I received a free e-galley in exchange for an honest review


CW’s: violence, mentions and implications of child marriage in historical timelines, suggestive content


THIS is what I love in a academic fantasy. I practically felt like I was reading a merge between a fantasy book and a research methodology chapter in a monograph. I ADORED the academic aspect of the book, multiple POVs contain them. I liked also that there were both STEM elements and humanities elements to the book as well.


For the multiple different timelines, I think the execution was okay, was it the best? No. But I think when you have more than one timeline it’s difficult to execute it really well. I don’t think Marie K. Savage did it poorly by any means, and I think dual timelines would underserve the premise, but I think there might’ve been a way for her to do this in a more organized way that felt a little more organic or have smoother transitions. I did feel a little bit like I was being jerked around between timelines and perspectives.
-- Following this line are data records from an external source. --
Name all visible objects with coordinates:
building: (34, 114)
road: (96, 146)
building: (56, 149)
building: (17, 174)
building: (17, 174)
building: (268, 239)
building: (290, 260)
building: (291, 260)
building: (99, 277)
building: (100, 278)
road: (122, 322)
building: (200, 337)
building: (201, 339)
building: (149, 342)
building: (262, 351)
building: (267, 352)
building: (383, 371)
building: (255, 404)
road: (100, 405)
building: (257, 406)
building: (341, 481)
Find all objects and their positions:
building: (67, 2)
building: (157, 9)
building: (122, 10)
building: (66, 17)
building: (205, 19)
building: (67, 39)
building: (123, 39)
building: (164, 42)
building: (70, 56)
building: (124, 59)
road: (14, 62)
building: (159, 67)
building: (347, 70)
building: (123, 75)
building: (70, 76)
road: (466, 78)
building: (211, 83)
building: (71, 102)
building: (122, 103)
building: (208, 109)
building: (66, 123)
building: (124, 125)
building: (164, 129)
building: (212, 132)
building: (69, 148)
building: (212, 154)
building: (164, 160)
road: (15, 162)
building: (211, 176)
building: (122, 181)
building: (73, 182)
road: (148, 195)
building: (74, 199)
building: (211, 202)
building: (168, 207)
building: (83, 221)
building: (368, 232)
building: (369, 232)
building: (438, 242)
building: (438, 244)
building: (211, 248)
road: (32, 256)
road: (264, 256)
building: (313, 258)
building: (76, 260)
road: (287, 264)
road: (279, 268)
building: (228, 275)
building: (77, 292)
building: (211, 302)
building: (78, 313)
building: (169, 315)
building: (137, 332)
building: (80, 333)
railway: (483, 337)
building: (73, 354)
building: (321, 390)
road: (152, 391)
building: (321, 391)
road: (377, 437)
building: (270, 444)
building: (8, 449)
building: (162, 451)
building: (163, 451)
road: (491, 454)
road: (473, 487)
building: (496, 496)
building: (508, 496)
Speaking of perspectives, I do think her chapters could have done for a bit more distinction. While it is third person point of view, I don’t think that necessarily means that she couldn’t do some variation of distinct language or narrative choices. While the characters felt generally distinct in their personalities and characterizations, that just didn’t flesh out enough into the narrative.
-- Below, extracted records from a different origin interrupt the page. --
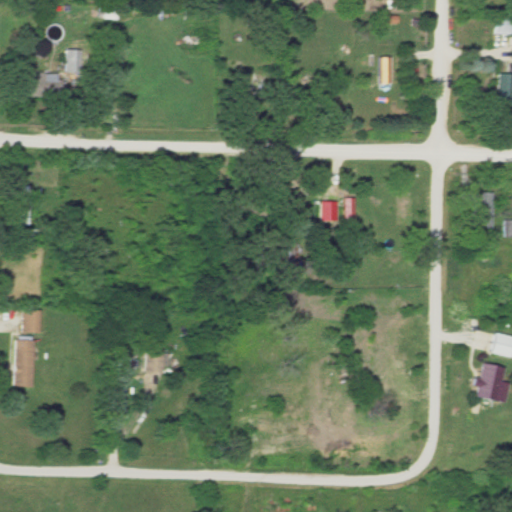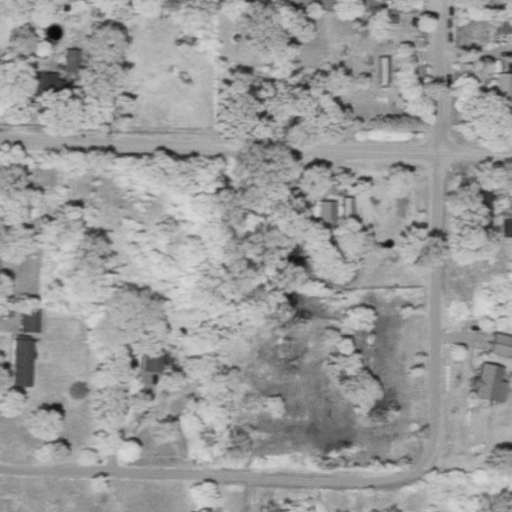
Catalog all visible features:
building: (502, 24)
building: (70, 59)
building: (33, 85)
building: (504, 93)
road: (255, 154)
building: (18, 204)
building: (480, 209)
building: (505, 228)
road: (436, 234)
building: (283, 255)
building: (27, 320)
building: (499, 345)
building: (151, 361)
building: (20, 362)
building: (116, 381)
building: (487, 383)
building: (360, 446)
road: (213, 481)
building: (282, 503)
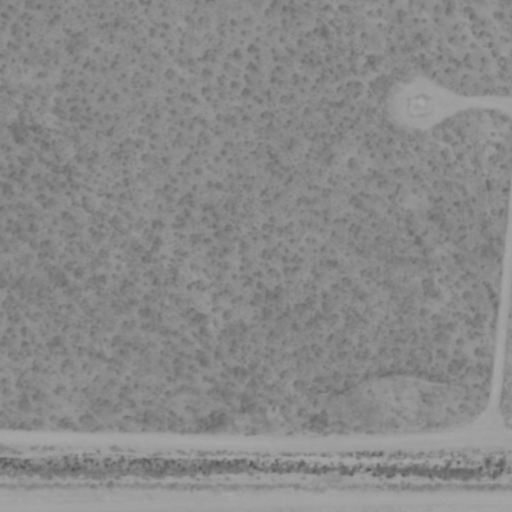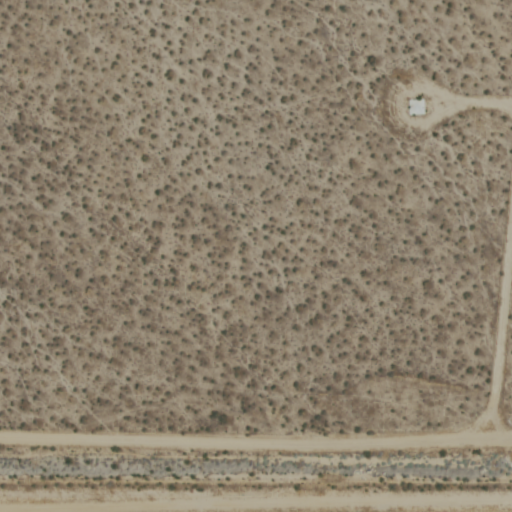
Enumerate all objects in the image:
airport: (255, 255)
road: (256, 437)
road: (256, 495)
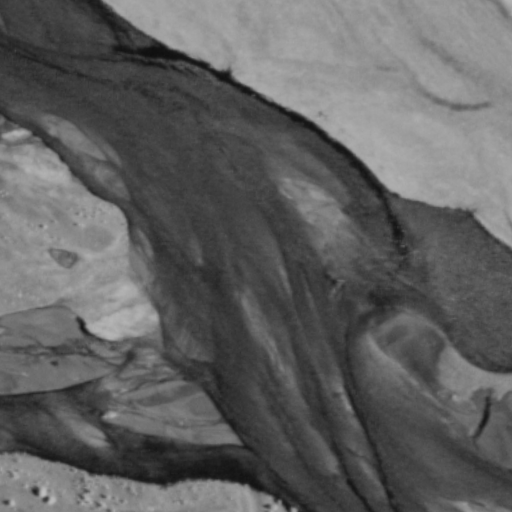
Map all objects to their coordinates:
river: (258, 358)
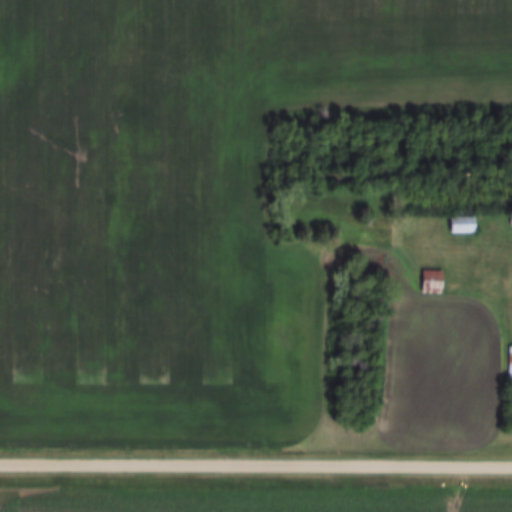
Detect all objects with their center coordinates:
building: (455, 224)
building: (427, 281)
building: (508, 362)
road: (255, 464)
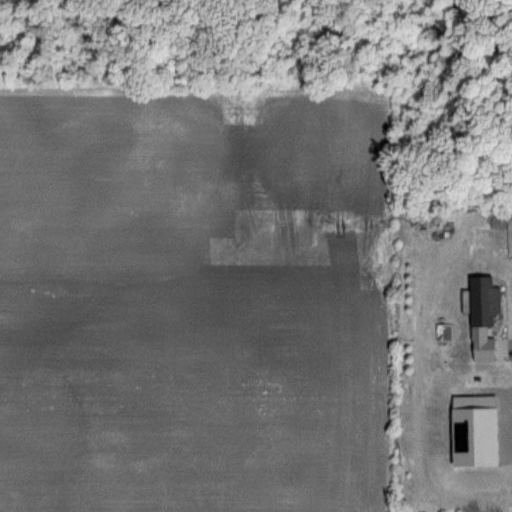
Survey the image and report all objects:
building: (480, 299)
building: (481, 348)
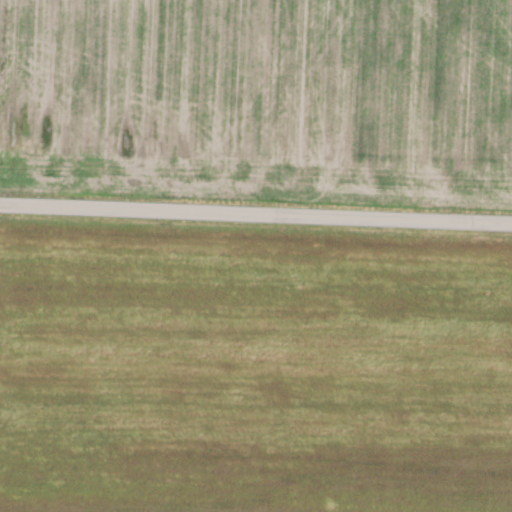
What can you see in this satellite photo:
road: (256, 214)
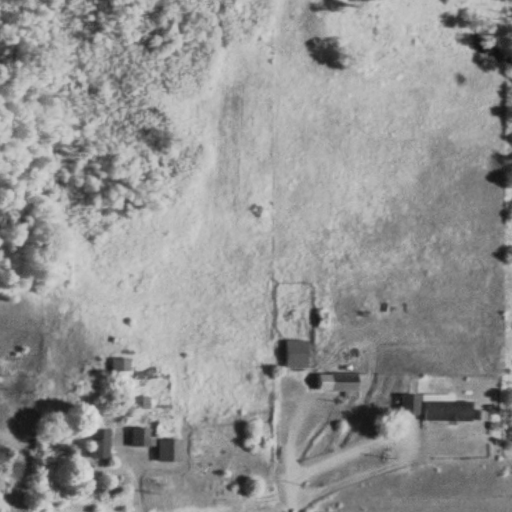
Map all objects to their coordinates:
building: (294, 355)
building: (118, 365)
building: (335, 383)
building: (137, 403)
building: (406, 404)
building: (442, 409)
building: (148, 434)
building: (95, 444)
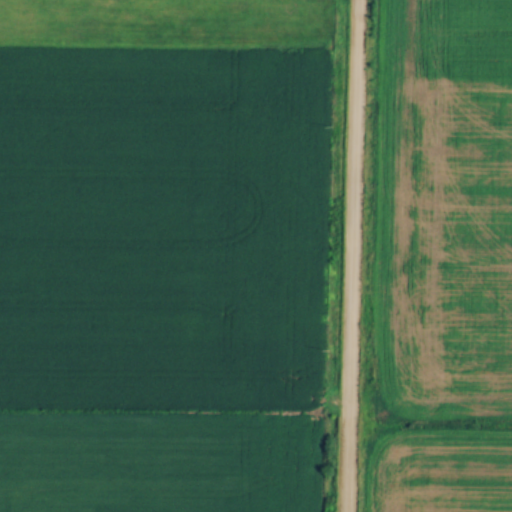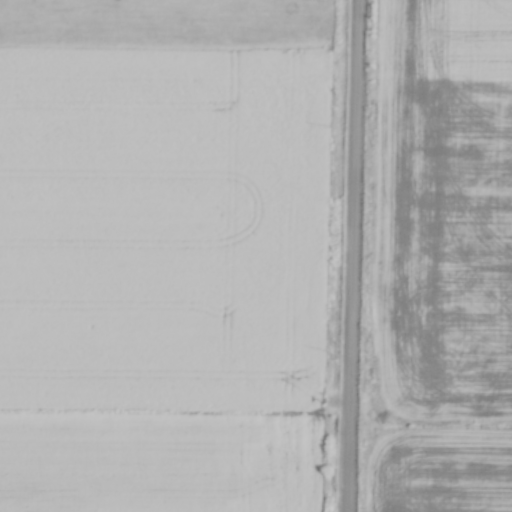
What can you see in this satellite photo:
road: (351, 255)
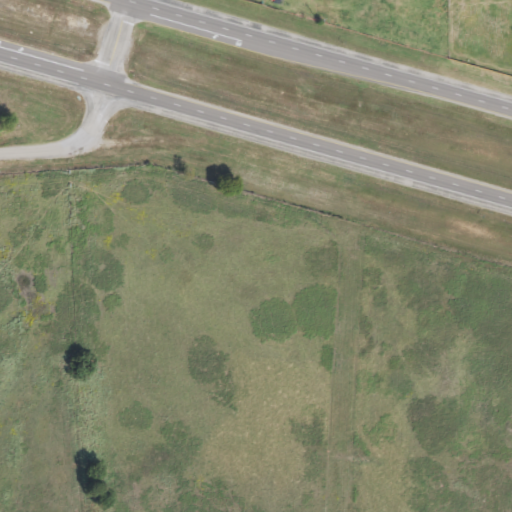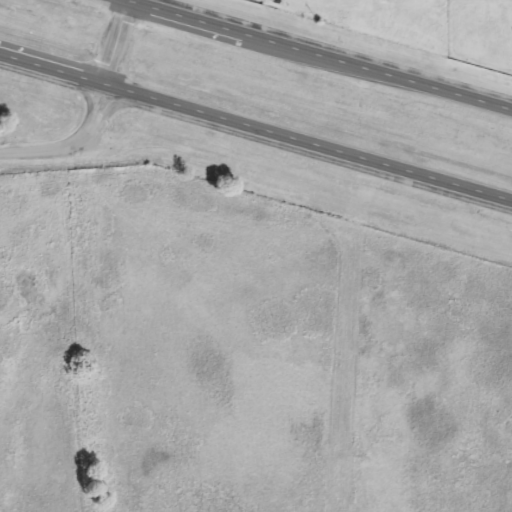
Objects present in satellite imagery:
road: (118, 3)
road: (129, 3)
road: (117, 46)
road: (311, 58)
road: (53, 71)
road: (502, 112)
road: (91, 130)
road: (309, 145)
road: (27, 156)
The characters themselves were believable and well done. I had a particular fondness for Kat and Michael. I’m a sucker for the “I knew you in another life” and reincarnated soulmates/true loves thing. It was my bread and butter in early 2010’s YA books. I’m a sucker for the sweet kind of yearning. That being said, the writing does feel remniscent of 2010’s YA and fanfiction (but like, good fanfiction).


One thing I think was also different here than another book I read recently, *The Vanishing Bookstore*, is that it paces out the worldbuilding and reincarnation storyline from the beginning. And the romance is more believable. Their reactions to the romance (being reincarnated soulmates) felt realistic, Kat (or Emmaline) was freaked out in her modern life and less so in past lives, which I think really tracks. Certain things were easier to digest before the popularization of science and the changing role of religion and spirituality. I can totally see that a character in 1640 Scotland would have a different outlook than a character in the modern age who lives in the US but is visiting London.
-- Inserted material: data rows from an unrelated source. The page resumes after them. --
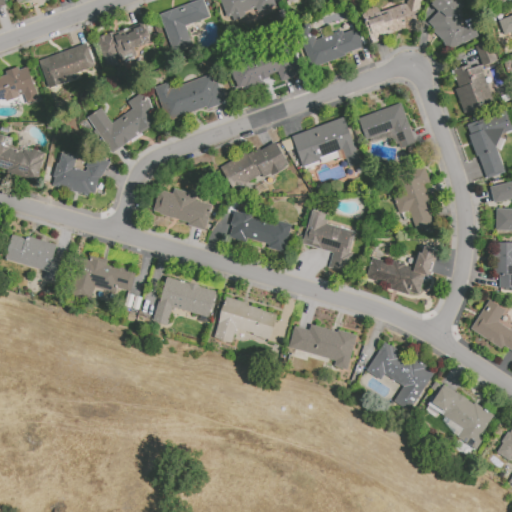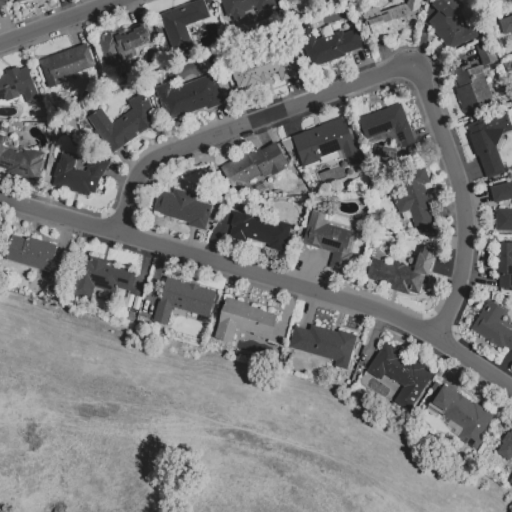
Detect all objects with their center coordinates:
building: (17, 0)
building: (288, 0)
building: (291, 0)
building: (488, 0)
building: (18, 1)
building: (500, 1)
building: (1, 3)
building: (2, 5)
building: (242, 7)
building: (245, 7)
building: (389, 20)
building: (391, 20)
road: (62, 23)
building: (181, 23)
building: (182, 23)
building: (449, 24)
building: (450, 24)
building: (505, 24)
building: (506, 24)
building: (121, 42)
building: (328, 44)
building: (328, 45)
building: (123, 46)
building: (484, 54)
building: (64, 64)
building: (65, 64)
building: (263, 65)
building: (262, 69)
road: (379, 78)
building: (17, 85)
building: (17, 85)
building: (468, 87)
building: (470, 87)
building: (187, 96)
building: (188, 98)
building: (123, 123)
building: (123, 123)
building: (387, 125)
building: (388, 125)
building: (325, 142)
building: (486, 142)
building: (488, 142)
building: (325, 143)
building: (20, 159)
building: (19, 160)
building: (252, 165)
building: (253, 166)
building: (77, 175)
building: (80, 176)
building: (414, 198)
building: (414, 198)
building: (502, 204)
building: (501, 206)
building: (180, 207)
building: (182, 208)
building: (258, 230)
building: (258, 231)
building: (327, 236)
building: (328, 239)
building: (32, 254)
building: (33, 255)
building: (504, 264)
building: (504, 265)
building: (401, 272)
building: (401, 274)
building: (99, 277)
building: (99, 277)
road: (263, 278)
building: (182, 299)
building: (182, 300)
building: (242, 320)
building: (242, 321)
building: (492, 326)
building: (491, 327)
building: (322, 343)
building: (324, 344)
building: (399, 373)
building: (400, 374)
building: (461, 414)
building: (462, 415)
building: (506, 448)
building: (506, 448)
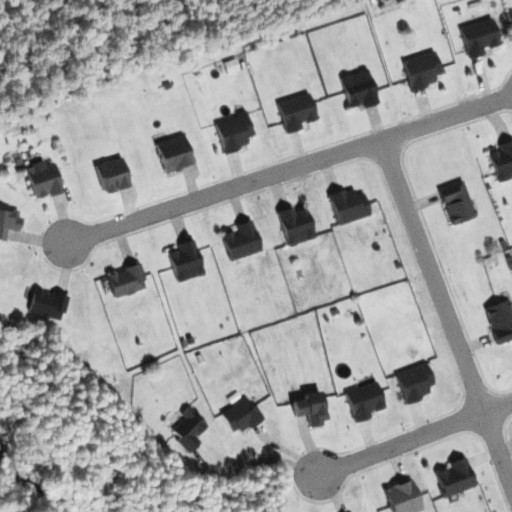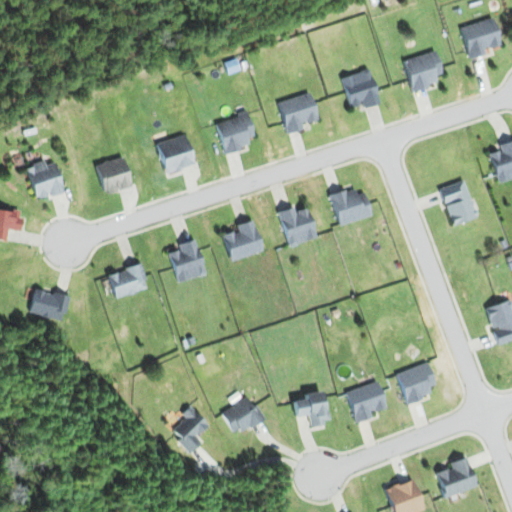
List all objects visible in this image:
building: (477, 37)
building: (229, 65)
building: (420, 70)
building: (358, 88)
building: (295, 112)
building: (232, 132)
building: (172, 153)
building: (502, 161)
road: (292, 169)
building: (111, 175)
building: (41, 179)
building: (455, 202)
building: (347, 205)
building: (8, 221)
building: (294, 225)
building: (240, 241)
building: (184, 261)
building: (125, 280)
road: (447, 300)
building: (46, 304)
building: (499, 320)
building: (413, 382)
building: (363, 400)
building: (310, 407)
building: (240, 415)
building: (187, 429)
road: (423, 442)
building: (454, 477)
building: (401, 497)
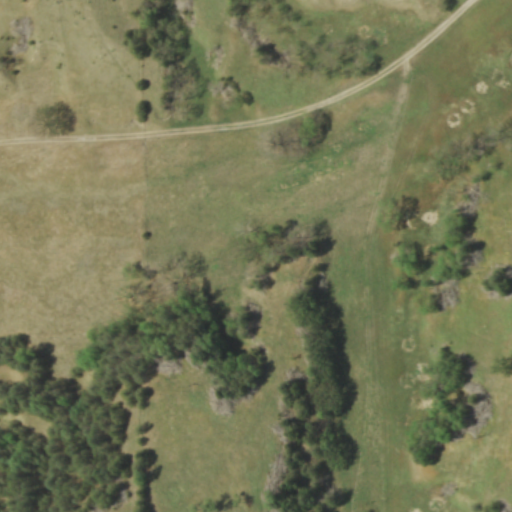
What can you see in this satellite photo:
road: (249, 123)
I will add in here that there are a few grammatical errors, but I don’t know if they were fixed in the final copy or not.


I also liked the fact that there was a real cause behind the romance. It wasn’t just the sake of the romance that drove the plot, but a concern for evil and for the world’s safety. *The Luck* meant something beyond Kat and Michael and I really enjoyed that aspect, as well as the world-building surrounding it.


I did feel like outside of Michael and Kat, some of the minor characters did come out flat, not all of them, but some of them. But I think considering everything, it wasn’t awful that they were flat, the characters mostly connected to the main plot were fleshed out enough.


I also liked a more diverse and different approach to Middle Eastern fantasy. I feel like so much of it is inspired by Arabian mythology. I love Arabian mythology, I grew up on it as someone with a Middle Eastern parent, but it’s nice to see diversity and to see other countries in a really big region represented.


I also felt like everyone, protagonists and antagonists alike, had reasonable motivations, no one was evil for the sake of evil, no one was angry to be angry.


All in all, i liked the book, the ending, and the way the story progressed. The characters, for the most part, felt real and realized.